### Activity
The records that follow are to be given again exactly. Do not carry over any image.

Records from a data source:
Content starts
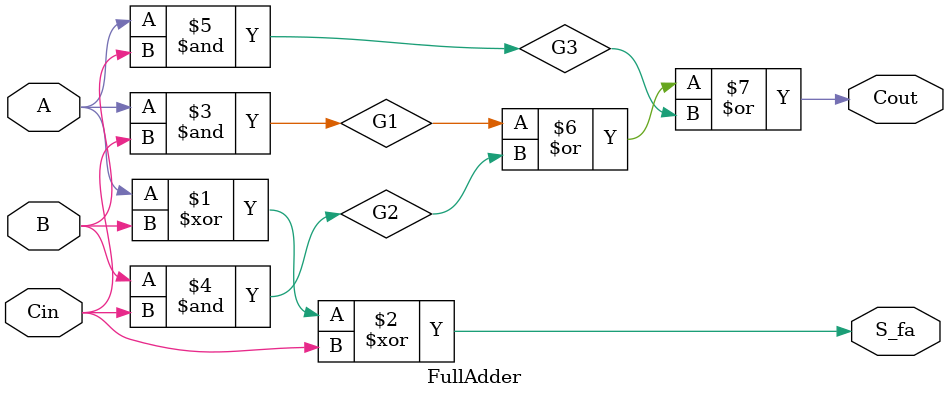
<source format=v>
`timescale 1ps/1ps

module rca(A, B, S_rca, O_rca);
  input [3:0] A, B;
  output O_rca;
  output [3:0] S_rca;
  wire wire0, wire1, wire2, wire3;
  
  FullAdder fa_1(A[0], B[0], 1'b0, wire0, S_rca[0]);
  FullAdder fa_2(A[1], B[1], wire0, wire1, S_rca[1]);
  FullAdder fa_3(A[2], B[2], wire1, wire2, S_rca[2]);
  FullAdder fa_4(A[3], B[3], wire2, wire3, S_rca[3]);

  assign #30 O_rca = wire2 ^ wire3;
endmodule

module FullAdder(A, B, Cin, Cout, S_fa);
  input A, B, Cin;
  output Cout, S_fa;
  wire G1, G2, G3;
  
  assign #45 S_fa = A ^ B ^ Cin;
  assign #20 G1 = A & Cin;
  assign #20 G2 = B & Cin;
  assign #20 G3 = A & B;
  assign #30 Cout = G1 | G2 | G3;

endmodule

</source>
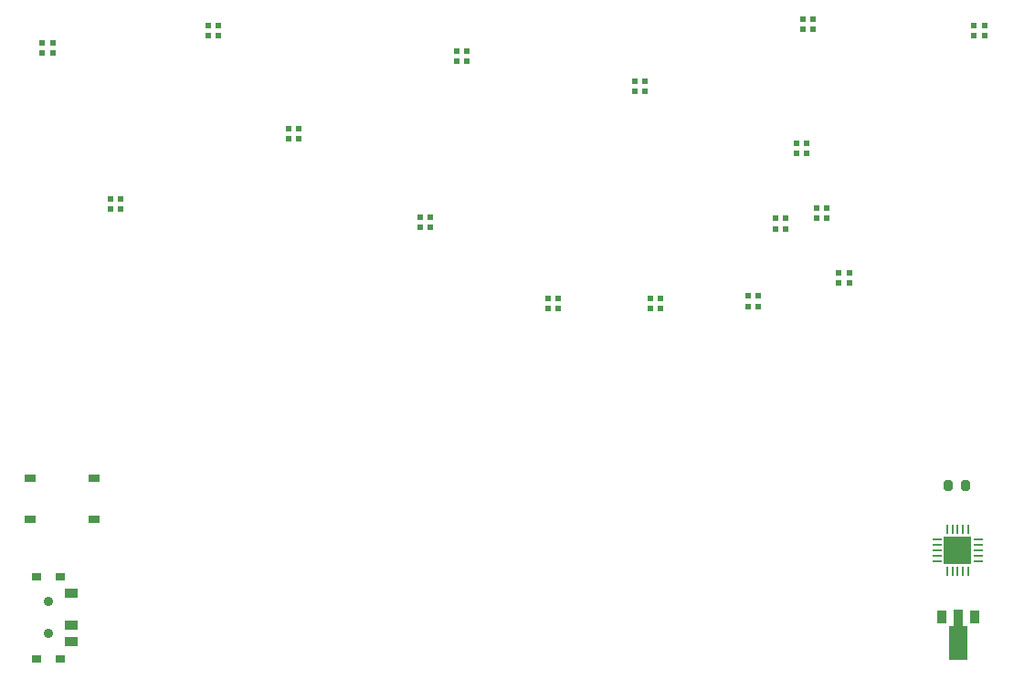
<source format=gbr>
%TF.GenerationSoftware,KiCad,Pcbnew,7.0.6*%
%TF.CreationDate,2023-11-12T21:40:01+01:00*%
%TF.ProjectId,Julkort,4a756c6b-6f72-4742-9e6b-696361645f70,rev?*%
%TF.SameCoordinates,Original*%
%TF.FileFunction,Soldermask,Top*%
%TF.FilePolarity,Negative*%
%FSLAX46Y46*%
G04 Gerber Fmt 4.6, Leading zero omitted, Abs format (unit mm)*
G04 Created by KiCad (PCBNEW 7.0.6) date 2023-11-12 21:40:01*
%MOMM*%
%LPD*%
G01*
G04 APERTURE LIST*
G04 Aperture macros list*
%AMRoundRect*
0 Rectangle with rounded corners*
0 $1 Rounding radius*
0 $2 $3 $4 $5 $6 $7 $8 $9 X,Y pos of 4 corners*
0 Add a 4 corners polygon primitive as box body*
4,1,4,$2,$3,$4,$5,$6,$7,$8,$9,$2,$3,0*
0 Add four circle primitives for the rounded corners*
1,1,$1+$1,$2,$3*
1,1,$1+$1,$4,$5*
1,1,$1+$1,$6,$7*
1,1,$1+$1,$8,$9*
0 Add four rect primitives between the rounded corners*
20,1,$1+$1,$2,$3,$4,$5,0*
20,1,$1+$1,$4,$5,$6,$7,0*
20,1,$1+$1,$6,$7,$8,$9,0*
20,1,$1+$1,$8,$9,$2,$3,0*%
%AMFreePoly0*
4,1,9,3.862500,-0.866500,0.737500,-0.866500,0.737500,-0.450000,-0.737500,-0.450000,-0.737500,0.450000,0.737500,0.450000,0.737500,0.866500,3.862500,0.866500,3.862500,-0.866500,3.862500,-0.866500,$1*%
G04 Aperture macros list end*
%ADD10R,0.550000X0.550000*%
%ADD11RoundRect,0.200000X0.200000X0.275000X-0.200000X0.275000X-0.200000X-0.275000X0.200000X-0.275000X0*%
%ADD12R,0.900000X1.300000*%
%ADD13FreePoly0,270.000000*%
%ADD14C,0.900000*%
%ADD15R,1.200000X0.900000*%
%ADD16R,0.900000X0.800000*%
%ADD17RoundRect,0.062500X-0.350000X-0.062500X0.350000X-0.062500X0.350000X0.062500X-0.350000X0.062500X0*%
%ADD18RoundRect,0.062500X-0.062500X-0.350000X0.062500X-0.350000X0.062500X0.350000X-0.062500X0.350000X0*%
%ADD19R,2.500000X2.500000*%
%ADD20R,1.000000X0.750000*%
G04 APERTURE END LIST*
D10*
%TO.C,D14*%
X148545075Y-87094201D03*
X149495075Y-87094201D03*
X149495075Y-86144201D03*
X148545075Y-86144201D03*
%TD*%
%TO.C,D12*%
X144063947Y-101264957D03*
X145013947Y-101264957D03*
X145013947Y-100314957D03*
X144063947Y-100314957D03*
%TD*%
D11*
%TO.C,R1*%
X164269654Y-117873176D03*
X162619654Y-117873176D03*
%TD*%
D12*
%TO.C,U2*%
X165054247Y-130104485D03*
D13*
X163554247Y-130191985D03*
D12*
X162054247Y-130104485D03*
%TD*%
D14*
%TO.C,J1*%
X79224644Y-128639317D03*
X79224644Y-131639317D03*
D15*
X81374644Y-127889317D03*
X81357246Y-130844155D03*
X81374644Y-132389317D03*
D16*
X80324644Y-126339317D03*
X80324644Y-133939317D03*
X78124644Y-133939317D03*
X78124644Y-126339317D03*
%TD*%
D10*
%TO.C,D9*%
X113655595Y-93955523D03*
X114605595Y-93955523D03*
X114605595Y-93005523D03*
X113655595Y-93005523D03*
%TD*%
%TO.C,D2*%
X149178278Y-75573155D03*
X150128278Y-75573155D03*
X150128278Y-74623155D03*
X149178278Y-74623155D03*
%TD*%
%TO.C,D15*%
X150389617Y-93081466D03*
X151339617Y-93081466D03*
X151339617Y-92131466D03*
X150389617Y-92131466D03*
%TD*%
%TO.C,D8*%
X101460621Y-85721700D03*
X102410621Y-85721700D03*
X102410621Y-84771700D03*
X101460621Y-84771700D03*
%TD*%
D17*
%TO.C,U1*%
X161572910Y-122922699D03*
X161572910Y-123422699D03*
X161572910Y-123922699D03*
X161572910Y-124422699D03*
X161572910Y-124922699D03*
D18*
X162510410Y-125860199D03*
X163010410Y-125860199D03*
X163510410Y-125860199D03*
X164010410Y-125860199D03*
X164510410Y-125860199D03*
D17*
X165447910Y-124922699D03*
X165447910Y-124422699D03*
X165447910Y-123922699D03*
X165447910Y-123422699D03*
X165447910Y-122922699D03*
D18*
X164510410Y-121985199D03*
X164010410Y-121985199D03*
X163510410Y-121985199D03*
X163010410Y-121985199D03*
X162510410Y-121985199D03*
D19*
X163510410Y-123922699D03*
%TD*%
D10*
%TO.C,D3*%
X133595128Y-81352600D03*
X134545128Y-81352600D03*
X134545128Y-80402600D03*
X133595128Y-80402600D03*
%TD*%
%TO.C,D5*%
X94018551Y-76135598D03*
X94968551Y-76135598D03*
X94968551Y-75185598D03*
X94018551Y-75185598D03*
%TD*%
%TO.C,D10*%
X125554939Y-101446800D03*
X126504939Y-101446800D03*
X126504939Y-100496800D03*
X125554939Y-100496800D03*
%TD*%
%TO.C,D1*%
X165018092Y-76186875D03*
X165968092Y-76186875D03*
X165968092Y-75236875D03*
X165018092Y-75236875D03*
%TD*%
D20*
%TO.C,S1*%
X77499405Y-117249277D03*
X83499405Y-117249277D03*
X77499405Y-120999277D03*
X83499405Y-120999277D03*
%TD*%
D10*
%TO.C,D7*%
X84977863Y-92253432D03*
X85927863Y-92253432D03*
X85927863Y-91303432D03*
X84977863Y-91303432D03*
%TD*%
%TO.C,D13*%
X146580928Y-94068768D03*
X147530928Y-94068768D03*
X147530928Y-93118768D03*
X146580928Y-93118768D03*
%TD*%
%TO.C,D4*%
X117066637Y-78532412D03*
X118016637Y-78532412D03*
X118016637Y-77582412D03*
X117066637Y-77582412D03*
%TD*%
%TO.C,D6*%
X78673571Y-77735787D03*
X79623571Y-77735787D03*
X79623571Y-76785787D03*
X78673571Y-76785787D03*
%TD*%
%TO.C,D16*%
X152500158Y-99108820D03*
X153450158Y-99108820D03*
X153450158Y-98158820D03*
X152500158Y-98158820D03*
%TD*%
%TO.C,D11*%
X135004275Y-101485766D03*
X135954275Y-101485766D03*
X135954275Y-100535766D03*
X135004275Y-100535766D03*
%TD*%
M02*

</source>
Content ends
### Output for this task
<source format=v>
`timescale 1ps/1ps

module rca(A, B, S_rca, O_rca);
  input [3:0] A, B;
  output O_rca;
  output [3:0] S_rca;
  wire wire0, wire1, wire2, wire3;
  
  FullAdder fa_1(A[0], B[0], 1'b0, wire0, S_rca[0]);
  FullAdder fa_2(A[1], B[1], wire0, wire1, S_rca[1]);
  FullAdder fa_3(A[2], B[2], wire1, wire2, S_rca[2]);
  FullAdder fa_4(A[3], B[3], wire2, wire3, S_rca[3]);

  assign #30 O_rca = wire2 ^ wire3;
endmodule

module FullAdder(A, B, Cin, Cout, S_fa);
  input A, B, Cin;
  output Cout, S_fa;
  wire G1, G2, G3;
  
  assign #45 S_fa = A ^ B ^ Cin;
  assign #20 G1 = A & Cin;
  assign #20 G2 = B & Cin;
  assign #20 G3 = A & B;
  assign #30 Cout = G1 | G2 | G3;

endmodule

</source>
<source format=gbr>
%TF.GenerationSoftware,KiCad,Pcbnew,7.0.6*%
%TF.CreationDate,2023-11-12T21:40:01+01:00*%
%TF.ProjectId,Julkort,4a756c6b-6f72-4742-9e6b-696361645f70,rev?*%
%TF.SameCoordinates,Original*%
%TF.FileFunction,Soldermask,Top*%
%TF.FilePolarity,Negative*%
%FSLAX46Y46*%
G04 Gerber Fmt 4.6, Leading zero omitted, Abs format (unit mm)*
G04 Created by KiCad (PCBNEW 7.0.6) date 2023-11-12 21:40:01*
%MOMM*%
%LPD*%
G01*
G04 APERTURE LIST*
G04 Aperture macros list*
%AMRoundRect*
0 Rectangle with rounded corners*
0 $1 Rounding radius*
0 $2 $3 $4 $5 $6 $7 $8 $9 X,Y pos of 4 corners*
0 Add a 4 corners polygon primitive as box body*
4,1,4,$2,$3,$4,$5,$6,$7,$8,$9,$2,$3,0*
0 Add four circle primitives for the rounded corners*
1,1,$1+$1,$2,$3*
1,1,$1+$1,$4,$5*
1,1,$1+$1,$6,$7*
1,1,$1+$1,$8,$9*
0 Add four rect primitives between the rounded corners*
20,1,$1+$1,$2,$3,$4,$5,0*
20,1,$1+$1,$4,$5,$6,$7,0*
20,1,$1+$1,$6,$7,$8,$9,0*
20,1,$1+$1,$8,$9,$2,$3,0*%
%AMFreePoly0*
4,1,9,3.862500,-0.866500,0.737500,-0.866500,0.737500,-0.450000,-0.737500,-0.450000,-0.737500,0.450000,0.737500,0.450000,0.737500,0.866500,3.862500,0.866500,3.862500,-0.866500,3.862500,-0.866500,$1*%
G04 Aperture macros list end*
%ADD10R,0.550000X0.550000*%
%ADD11RoundRect,0.200000X0.200000X0.275000X-0.200000X0.275000X-0.200000X-0.275000X0.200000X-0.275000X0*%
%ADD12R,0.900000X1.300000*%
%ADD13FreePoly0,270.000000*%
%ADD14C,0.900000*%
%ADD15R,1.200000X0.900000*%
%ADD16R,0.900000X0.800000*%
%ADD17RoundRect,0.062500X-0.350000X-0.062500X0.350000X-0.062500X0.350000X0.062500X-0.350000X0.062500X0*%
%ADD18RoundRect,0.062500X-0.062500X-0.350000X0.062500X-0.350000X0.062500X0.350000X-0.062500X0.350000X0*%
%ADD19R,2.500000X2.500000*%
%ADD20R,1.000000X0.750000*%
G04 APERTURE END LIST*
D10*
%TO.C,D14*%
X148545075Y-87094201D03*
X149495075Y-87094201D03*
X149495075Y-86144201D03*
X148545075Y-86144201D03*
%TD*%
%TO.C,D12*%
X144063947Y-101264957D03*
X145013947Y-101264957D03*
X145013947Y-100314957D03*
X144063947Y-100314957D03*
%TD*%
D11*
%TO.C,R1*%
X164269654Y-117873176D03*
X162619654Y-117873176D03*
%TD*%
D12*
%TO.C,U2*%
X165054247Y-130104485D03*
D13*
X163554247Y-130191985D03*
D12*
X162054247Y-130104485D03*
%TD*%
D14*
%TO.C,J1*%
X79224644Y-128639317D03*
X79224644Y-131639317D03*
D15*
X81374644Y-127889317D03*
X81357246Y-130844155D03*
X81374644Y-132389317D03*
D16*
X80324644Y-126339317D03*
X80324644Y-133939317D03*
X78124644Y-133939317D03*
X78124644Y-126339317D03*
%TD*%
D10*
%TO.C,D9*%
X113655595Y-93955523D03*
X114605595Y-93955523D03*
X114605595Y-93005523D03*
X113655595Y-93005523D03*
%TD*%
%TO.C,D2*%
X149178278Y-75573155D03*
X150128278Y-75573155D03*
X150128278Y-74623155D03*
X149178278Y-74623155D03*
%TD*%
%TO.C,D15*%
X150389617Y-93081466D03*
X151339617Y-93081466D03*
X151339617Y-92131466D03*
X150389617Y-92131466D03*
%TD*%
%TO.C,D8*%
X101460621Y-85721700D03*
X102410621Y-85721700D03*
X102410621Y-84771700D03*
X101460621Y-84771700D03*
%TD*%
D17*
%TO.C,U1*%
X161572910Y-122922699D03*
X161572910Y-123422699D03*
X161572910Y-123922699D03*
X161572910Y-124422699D03*
X161572910Y-124922699D03*
D18*
X162510410Y-125860199D03*
X163010410Y-125860199D03*
X163510410Y-125860199D03*
X164010410Y-125860199D03*
X164510410Y-125860199D03*
D17*
X165447910Y-124922699D03*
X165447910Y-124422699D03*
X165447910Y-123922699D03*
X165447910Y-123422699D03*
X165447910Y-122922699D03*
D18*
X164510410Y-121985199D03*
X164010410Y-121985199D03*
X163510410Y-121985199D03*
X163010410Y-121985199D03*
X162510410Y-121985199D03*
D19*
X163510410Y-123922699D03*
%TD*%
D10*
%TO.C,D3*%
X133595128Y-81352600D03*
X134545128Y-81352600D03*
X134545128Y-80402600D03*
X133595128Y-80402600D03*
%TD*%
%TO.C,D5*%
X94018551Y-76135598D03*
X94968551Y-76135598D03*
X94968551Y-75185598D03*
X94018551Y-75185598D03*
%TD*%
%TO.C,D10*%
X125554939Y-101446800D03*
X126504939Y-101446800D03*
X126504939Y-100496800D03*
X125554939Y-100496800D03*
%TD*%
%TO.C,D1*%
X165018092Y-76186875D03*
X165968092Y-76186875D03*
X165968092Y-75236875D03*
X165018092Y-75236875D03*
%TD*%
D20*
%TO.C,S1*%
X77499405Y-117249277D03*
X83499405Y-117249277D03*
X77499405Y-120999277D03*
X83499405Y-120999277D03*
%TD*%
D10*
%TO.C,D7*%
X84977863Y-92253432D03*
X85927863Y-92253432D03*
X85927863Y-91303432D03*
X84977863Y-91303432D03*
%TD*%
%TO.C,D13*%
X146580928Y-94068768D03*
X147530928Y-94068768D03*
X147530928Y-93118768D03*
X146580928Y-93118768D03*
%TD*%
%TO.C,D4*%
X117066637Y-78532412D03*
X118016637Y-78532412D03*
X118016637Y-77582412D03*
X117066637Y-77582412D03*
%TD*%
%TO.C,D6*%
X78673571Y-77735787D03*
X79623571Y-77735787D03*
X79623571Y-76785787D03*
X78673571Y-76785787D03*
%TD*%
%TO.C,D16*%
X152500158Y-99108820D03*
X153450158Y-99108820D03*
X153450158Y-98158820D03*
X152500158Y-98158820D03*
%TD*%
%TO.C,D11*%
X135004275Y-101485766D03*
X135954275Y-101485766D03*
X135954275Y-100535766D03*
X135004275Y-100535766D03*
%TD*%
M02*

</source>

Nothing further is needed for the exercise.